Assigned task
Check each line of the records below and collect those holding "along".

(Beginning of Data provided)

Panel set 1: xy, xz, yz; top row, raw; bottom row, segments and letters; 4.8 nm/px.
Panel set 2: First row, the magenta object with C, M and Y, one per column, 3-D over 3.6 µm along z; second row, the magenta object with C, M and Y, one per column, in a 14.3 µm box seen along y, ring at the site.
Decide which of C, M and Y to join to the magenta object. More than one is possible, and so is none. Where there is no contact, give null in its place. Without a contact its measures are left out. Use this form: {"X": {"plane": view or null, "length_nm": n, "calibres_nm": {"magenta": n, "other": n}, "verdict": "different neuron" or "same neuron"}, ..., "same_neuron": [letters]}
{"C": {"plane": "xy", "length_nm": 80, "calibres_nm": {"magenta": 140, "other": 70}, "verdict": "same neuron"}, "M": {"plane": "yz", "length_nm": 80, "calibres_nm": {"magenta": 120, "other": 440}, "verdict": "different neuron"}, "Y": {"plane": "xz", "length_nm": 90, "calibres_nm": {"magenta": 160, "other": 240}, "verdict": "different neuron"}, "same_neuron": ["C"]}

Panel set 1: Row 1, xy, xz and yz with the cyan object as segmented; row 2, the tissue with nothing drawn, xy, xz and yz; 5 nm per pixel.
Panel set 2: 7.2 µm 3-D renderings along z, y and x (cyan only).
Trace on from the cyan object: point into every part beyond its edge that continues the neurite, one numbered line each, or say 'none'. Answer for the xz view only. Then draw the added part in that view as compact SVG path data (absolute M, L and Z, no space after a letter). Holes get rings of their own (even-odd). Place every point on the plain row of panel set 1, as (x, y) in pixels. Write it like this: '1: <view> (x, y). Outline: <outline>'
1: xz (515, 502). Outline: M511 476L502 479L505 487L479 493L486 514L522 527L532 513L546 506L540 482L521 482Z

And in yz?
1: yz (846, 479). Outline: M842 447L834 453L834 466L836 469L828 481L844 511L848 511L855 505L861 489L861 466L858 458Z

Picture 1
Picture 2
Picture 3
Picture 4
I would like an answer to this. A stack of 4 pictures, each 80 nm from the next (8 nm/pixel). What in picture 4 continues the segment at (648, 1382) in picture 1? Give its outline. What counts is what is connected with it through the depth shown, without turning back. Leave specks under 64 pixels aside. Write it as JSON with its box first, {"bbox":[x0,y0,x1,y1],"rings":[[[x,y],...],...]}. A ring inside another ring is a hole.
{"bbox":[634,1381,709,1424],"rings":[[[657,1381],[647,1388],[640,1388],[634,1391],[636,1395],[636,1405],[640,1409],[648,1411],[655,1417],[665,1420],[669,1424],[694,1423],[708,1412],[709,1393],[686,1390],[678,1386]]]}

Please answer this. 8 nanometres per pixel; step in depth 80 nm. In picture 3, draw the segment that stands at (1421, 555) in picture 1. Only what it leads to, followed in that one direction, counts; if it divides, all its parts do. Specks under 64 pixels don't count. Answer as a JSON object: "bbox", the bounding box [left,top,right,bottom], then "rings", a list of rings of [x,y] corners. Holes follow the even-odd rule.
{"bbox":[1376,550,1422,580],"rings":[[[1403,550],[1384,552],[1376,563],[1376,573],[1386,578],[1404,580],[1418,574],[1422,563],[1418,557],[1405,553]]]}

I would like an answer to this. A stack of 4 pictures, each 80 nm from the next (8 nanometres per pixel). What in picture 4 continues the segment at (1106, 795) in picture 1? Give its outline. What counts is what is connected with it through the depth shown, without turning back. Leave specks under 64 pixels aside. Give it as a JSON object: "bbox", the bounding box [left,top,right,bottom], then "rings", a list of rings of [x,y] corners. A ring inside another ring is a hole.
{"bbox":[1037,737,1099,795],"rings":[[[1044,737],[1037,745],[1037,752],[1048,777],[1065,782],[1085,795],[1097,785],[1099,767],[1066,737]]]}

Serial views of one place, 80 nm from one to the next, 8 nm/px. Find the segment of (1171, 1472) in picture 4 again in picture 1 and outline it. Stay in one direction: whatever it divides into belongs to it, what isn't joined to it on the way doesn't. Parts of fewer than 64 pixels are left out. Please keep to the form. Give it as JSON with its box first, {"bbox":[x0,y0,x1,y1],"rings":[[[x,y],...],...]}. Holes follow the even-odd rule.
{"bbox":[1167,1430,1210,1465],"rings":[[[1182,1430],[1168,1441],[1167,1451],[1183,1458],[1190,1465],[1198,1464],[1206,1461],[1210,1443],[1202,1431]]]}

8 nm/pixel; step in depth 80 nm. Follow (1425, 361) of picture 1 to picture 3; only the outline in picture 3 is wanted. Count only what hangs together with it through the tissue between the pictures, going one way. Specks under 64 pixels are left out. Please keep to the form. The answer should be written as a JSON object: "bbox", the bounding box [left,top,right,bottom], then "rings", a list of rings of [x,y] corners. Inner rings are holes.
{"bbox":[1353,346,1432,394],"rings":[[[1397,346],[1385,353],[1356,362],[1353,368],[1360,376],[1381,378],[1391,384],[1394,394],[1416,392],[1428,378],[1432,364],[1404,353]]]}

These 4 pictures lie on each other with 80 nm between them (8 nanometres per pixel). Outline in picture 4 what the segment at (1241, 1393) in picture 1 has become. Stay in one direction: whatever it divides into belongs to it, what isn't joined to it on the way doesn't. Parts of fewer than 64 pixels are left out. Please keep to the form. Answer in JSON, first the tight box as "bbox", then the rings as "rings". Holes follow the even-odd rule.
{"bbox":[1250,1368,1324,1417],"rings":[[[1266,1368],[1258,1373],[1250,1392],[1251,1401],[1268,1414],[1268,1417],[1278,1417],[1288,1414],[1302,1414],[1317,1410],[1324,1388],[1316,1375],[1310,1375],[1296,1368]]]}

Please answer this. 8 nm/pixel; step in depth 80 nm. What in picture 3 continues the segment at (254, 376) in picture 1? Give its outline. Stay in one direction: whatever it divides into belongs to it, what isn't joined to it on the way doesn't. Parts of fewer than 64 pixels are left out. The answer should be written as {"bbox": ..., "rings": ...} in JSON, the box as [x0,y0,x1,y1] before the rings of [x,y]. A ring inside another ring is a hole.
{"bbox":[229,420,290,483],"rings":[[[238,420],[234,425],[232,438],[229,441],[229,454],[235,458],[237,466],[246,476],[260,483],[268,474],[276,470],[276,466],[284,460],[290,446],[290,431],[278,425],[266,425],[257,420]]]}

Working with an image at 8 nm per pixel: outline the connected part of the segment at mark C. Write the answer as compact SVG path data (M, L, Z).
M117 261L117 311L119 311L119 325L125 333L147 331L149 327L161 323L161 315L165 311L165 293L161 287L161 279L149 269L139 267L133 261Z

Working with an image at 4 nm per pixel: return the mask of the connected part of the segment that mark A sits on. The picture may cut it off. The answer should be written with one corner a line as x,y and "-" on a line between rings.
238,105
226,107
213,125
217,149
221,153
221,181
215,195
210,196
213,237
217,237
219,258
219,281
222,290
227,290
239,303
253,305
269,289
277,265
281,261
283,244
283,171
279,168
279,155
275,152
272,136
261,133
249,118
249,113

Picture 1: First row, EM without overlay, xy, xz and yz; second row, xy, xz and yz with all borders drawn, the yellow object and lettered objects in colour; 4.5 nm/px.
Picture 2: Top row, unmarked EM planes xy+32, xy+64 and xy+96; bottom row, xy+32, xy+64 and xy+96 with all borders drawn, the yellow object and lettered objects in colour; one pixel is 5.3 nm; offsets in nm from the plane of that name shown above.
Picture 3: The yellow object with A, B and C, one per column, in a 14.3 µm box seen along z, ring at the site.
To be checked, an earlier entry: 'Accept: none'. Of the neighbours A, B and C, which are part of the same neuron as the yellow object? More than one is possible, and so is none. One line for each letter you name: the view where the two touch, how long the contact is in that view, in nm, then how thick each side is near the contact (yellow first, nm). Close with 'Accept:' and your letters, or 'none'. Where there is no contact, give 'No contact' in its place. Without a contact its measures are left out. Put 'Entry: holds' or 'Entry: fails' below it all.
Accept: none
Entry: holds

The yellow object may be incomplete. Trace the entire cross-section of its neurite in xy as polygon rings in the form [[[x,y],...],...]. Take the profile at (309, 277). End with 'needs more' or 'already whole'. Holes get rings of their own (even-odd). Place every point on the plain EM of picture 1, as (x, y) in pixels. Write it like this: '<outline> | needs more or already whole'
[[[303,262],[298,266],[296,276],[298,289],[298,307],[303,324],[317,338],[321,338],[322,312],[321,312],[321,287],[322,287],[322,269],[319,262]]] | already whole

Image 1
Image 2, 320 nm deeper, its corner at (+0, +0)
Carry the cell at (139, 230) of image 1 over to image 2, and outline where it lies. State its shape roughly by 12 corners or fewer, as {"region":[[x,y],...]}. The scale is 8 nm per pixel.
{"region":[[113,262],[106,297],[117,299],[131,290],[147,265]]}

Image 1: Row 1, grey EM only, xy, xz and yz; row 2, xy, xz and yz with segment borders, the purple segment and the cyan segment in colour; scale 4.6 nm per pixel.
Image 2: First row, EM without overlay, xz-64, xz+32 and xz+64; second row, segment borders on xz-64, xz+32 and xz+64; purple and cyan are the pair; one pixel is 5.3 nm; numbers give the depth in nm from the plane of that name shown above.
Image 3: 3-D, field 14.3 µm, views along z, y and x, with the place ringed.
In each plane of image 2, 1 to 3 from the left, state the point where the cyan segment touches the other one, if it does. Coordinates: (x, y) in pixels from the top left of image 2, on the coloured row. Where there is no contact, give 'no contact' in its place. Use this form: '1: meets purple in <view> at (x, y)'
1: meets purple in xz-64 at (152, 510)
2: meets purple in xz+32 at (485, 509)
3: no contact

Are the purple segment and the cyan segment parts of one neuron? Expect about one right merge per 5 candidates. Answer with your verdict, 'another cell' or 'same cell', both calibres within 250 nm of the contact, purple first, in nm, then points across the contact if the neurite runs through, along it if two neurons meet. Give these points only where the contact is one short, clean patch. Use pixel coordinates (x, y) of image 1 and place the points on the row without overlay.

(End of Data provided)

Output of the exercise
Panel set 2: First row, the magenta object with C, M and Y, one per column, 3-D over 3.6 µm along z; second row, the magenta object with C, M and Y, one per column, in a 14.3 µm box seen along y, ring at the site.
Panel set 2: 7.2 µm 3-D renderings along z, y and x (cyan only).
Picture 3: The yellow object with A, B and C, one per column, in a 14.3 µm box seen along z, ring at the site.
Image 3: 3-D, field 14.3 µm, views along z, y and x, with the place ringed.
Are the purple segment and the cyan segment parts of one neuron? Expect about one right merge per 5 candidates. Answer with your verdict, 'another cell' or 'same cell', both calibres within 250 nm of the contact, purple first, in nm, then points across the contact if the neurite runs through, along it if two neurons meet. Give these points only where the contact is one short, clean patch. Use pixel coordinates (x, y) of image 1 and place the points on the row without overlay.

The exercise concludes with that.